According to the USDA, local food sales in America have nearly doubled in recent years, jumping from $5 billion in 2008 to $11.7 billion in 2014. Indeed, local food is a national phenomenon that exhibits enormous market potential. Based on a survey conducted by Cowen and Company, about 40% of U.S. consumers ranked “where food comes from” as either very or extremely important. In order to meet the demand, grocery stores have added a variety of local food suppliers. Community Supported Agriculture, which allows city residents direct access to fresh produce grown by regional farmers, has rapidly expanded.
So why eat local?
Local food is more nutritious. Vegetables such as broccoli, green beans, kale, and tomatoes are susceptible to nutrient loss when harvested and transported from long distance. Food that is grown locally is also given more time to ripen and is full of flavors.
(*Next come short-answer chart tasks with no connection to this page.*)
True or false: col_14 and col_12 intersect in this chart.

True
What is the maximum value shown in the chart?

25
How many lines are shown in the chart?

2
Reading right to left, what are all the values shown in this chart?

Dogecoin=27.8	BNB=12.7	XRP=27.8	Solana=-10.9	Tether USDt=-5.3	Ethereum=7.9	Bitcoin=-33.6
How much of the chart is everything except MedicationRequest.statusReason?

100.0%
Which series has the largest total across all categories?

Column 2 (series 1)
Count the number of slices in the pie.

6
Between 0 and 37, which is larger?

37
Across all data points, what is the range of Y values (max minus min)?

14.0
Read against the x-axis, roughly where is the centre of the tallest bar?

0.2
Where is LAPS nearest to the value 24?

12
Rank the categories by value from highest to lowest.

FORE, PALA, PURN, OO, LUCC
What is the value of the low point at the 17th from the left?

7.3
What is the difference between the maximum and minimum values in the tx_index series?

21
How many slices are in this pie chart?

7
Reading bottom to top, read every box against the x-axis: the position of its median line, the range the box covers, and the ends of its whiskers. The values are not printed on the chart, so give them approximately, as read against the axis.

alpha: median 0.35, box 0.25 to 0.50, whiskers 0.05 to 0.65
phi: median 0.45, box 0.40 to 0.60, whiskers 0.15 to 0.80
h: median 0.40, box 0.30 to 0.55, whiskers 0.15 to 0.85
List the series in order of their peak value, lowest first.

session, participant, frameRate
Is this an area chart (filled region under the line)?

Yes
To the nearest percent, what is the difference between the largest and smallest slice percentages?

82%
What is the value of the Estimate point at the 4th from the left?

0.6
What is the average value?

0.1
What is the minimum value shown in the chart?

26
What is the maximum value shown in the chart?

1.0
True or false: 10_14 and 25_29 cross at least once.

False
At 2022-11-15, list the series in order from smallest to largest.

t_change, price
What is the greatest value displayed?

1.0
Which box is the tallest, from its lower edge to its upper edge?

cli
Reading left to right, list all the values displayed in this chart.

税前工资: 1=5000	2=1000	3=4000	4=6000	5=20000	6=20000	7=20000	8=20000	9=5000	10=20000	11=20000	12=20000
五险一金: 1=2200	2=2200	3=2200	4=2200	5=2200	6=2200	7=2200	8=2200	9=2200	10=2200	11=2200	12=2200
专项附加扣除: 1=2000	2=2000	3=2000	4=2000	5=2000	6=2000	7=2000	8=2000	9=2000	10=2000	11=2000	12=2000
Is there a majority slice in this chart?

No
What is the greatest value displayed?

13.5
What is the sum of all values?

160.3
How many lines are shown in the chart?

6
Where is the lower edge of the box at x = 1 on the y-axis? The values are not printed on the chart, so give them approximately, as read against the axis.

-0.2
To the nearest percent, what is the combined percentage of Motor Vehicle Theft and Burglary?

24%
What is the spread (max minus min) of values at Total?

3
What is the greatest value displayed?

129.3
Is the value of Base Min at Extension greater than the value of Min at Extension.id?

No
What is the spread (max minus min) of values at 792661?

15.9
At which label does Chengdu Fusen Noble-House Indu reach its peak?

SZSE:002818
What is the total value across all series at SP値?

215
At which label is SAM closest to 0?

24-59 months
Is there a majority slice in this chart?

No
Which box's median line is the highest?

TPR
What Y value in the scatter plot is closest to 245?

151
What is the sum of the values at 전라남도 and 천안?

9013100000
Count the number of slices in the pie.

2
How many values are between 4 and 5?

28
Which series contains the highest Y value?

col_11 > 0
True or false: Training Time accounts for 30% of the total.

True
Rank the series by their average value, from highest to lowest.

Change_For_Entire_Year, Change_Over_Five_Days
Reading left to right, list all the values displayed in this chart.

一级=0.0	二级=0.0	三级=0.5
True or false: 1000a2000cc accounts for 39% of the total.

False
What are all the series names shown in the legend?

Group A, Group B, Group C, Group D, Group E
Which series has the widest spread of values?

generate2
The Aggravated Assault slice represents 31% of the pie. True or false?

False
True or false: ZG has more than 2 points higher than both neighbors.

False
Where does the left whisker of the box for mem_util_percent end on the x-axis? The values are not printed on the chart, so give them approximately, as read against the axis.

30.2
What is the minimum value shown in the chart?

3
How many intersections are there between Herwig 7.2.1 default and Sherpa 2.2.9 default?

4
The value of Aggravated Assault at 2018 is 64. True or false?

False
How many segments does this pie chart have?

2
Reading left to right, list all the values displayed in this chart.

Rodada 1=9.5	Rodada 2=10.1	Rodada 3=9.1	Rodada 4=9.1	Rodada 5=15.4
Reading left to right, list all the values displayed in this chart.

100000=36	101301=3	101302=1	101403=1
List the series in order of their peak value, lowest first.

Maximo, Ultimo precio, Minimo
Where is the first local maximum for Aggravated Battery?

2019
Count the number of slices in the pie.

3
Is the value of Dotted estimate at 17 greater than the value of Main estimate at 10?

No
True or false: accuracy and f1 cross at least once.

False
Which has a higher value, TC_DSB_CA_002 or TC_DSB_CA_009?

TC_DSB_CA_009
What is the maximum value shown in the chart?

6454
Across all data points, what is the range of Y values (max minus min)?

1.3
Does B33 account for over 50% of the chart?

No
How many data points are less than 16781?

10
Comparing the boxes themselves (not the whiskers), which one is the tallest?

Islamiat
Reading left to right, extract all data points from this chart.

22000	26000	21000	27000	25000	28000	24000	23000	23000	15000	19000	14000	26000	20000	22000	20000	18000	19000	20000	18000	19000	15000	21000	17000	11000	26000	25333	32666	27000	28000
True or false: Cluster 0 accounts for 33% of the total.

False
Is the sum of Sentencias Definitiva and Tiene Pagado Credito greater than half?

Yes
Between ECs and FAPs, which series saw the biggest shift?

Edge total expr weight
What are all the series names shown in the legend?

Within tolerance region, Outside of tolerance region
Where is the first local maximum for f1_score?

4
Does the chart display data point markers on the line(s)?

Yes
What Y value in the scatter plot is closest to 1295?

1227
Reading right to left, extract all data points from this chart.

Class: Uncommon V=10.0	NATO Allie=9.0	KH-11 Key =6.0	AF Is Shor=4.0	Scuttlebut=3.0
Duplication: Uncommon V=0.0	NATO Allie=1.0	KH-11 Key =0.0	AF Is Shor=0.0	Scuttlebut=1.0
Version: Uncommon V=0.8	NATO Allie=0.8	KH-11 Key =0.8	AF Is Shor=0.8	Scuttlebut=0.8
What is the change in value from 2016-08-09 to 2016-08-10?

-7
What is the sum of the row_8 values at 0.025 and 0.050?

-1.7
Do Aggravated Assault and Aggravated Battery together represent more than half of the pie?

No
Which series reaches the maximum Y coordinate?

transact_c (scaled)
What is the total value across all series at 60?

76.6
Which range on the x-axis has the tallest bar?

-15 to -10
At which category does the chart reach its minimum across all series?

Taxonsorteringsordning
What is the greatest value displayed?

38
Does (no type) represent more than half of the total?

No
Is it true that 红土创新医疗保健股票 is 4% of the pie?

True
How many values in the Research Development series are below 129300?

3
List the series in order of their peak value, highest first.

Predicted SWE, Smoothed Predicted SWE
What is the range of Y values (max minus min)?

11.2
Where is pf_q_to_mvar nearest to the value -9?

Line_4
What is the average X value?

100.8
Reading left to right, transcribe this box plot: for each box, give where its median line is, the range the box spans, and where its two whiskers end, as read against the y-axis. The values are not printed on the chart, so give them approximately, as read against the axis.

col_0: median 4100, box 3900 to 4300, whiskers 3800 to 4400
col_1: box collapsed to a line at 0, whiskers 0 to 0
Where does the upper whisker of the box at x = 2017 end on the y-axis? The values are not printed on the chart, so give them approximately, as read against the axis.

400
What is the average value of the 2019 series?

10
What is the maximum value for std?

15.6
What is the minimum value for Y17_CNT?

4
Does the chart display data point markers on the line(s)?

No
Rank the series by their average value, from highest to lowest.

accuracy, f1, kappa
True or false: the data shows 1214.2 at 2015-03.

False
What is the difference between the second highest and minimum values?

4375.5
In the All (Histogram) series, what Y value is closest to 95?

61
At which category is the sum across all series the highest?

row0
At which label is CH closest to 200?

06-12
Local food benefits the environment. Local food doesn’t have to travel as far, so it helps reduce greenhouse gas emissions. According to Food Policy, the miles that organic food travels often creates serious environmental damage that outweighs the benefit of buying organic.
Local food supports communities. On average, farmers only receive 20 cents of each food dollar spent due to high cost of transportation and packaging. However, famers receive the direct profits when we purchase local food. Also, building a relationship with farmers is so fun, as you get to learn all about your food!
Ithaca Dining Services provides many locally-sourced foods, within a 250-mile radius from New York State. Ithaca Dining Services has a relationship with Chobani, Ithaca Hummus, Byrne Dairy, Ithaca Bakery, Red Jacket Orchards, to name a few. Eat local, eat fresh!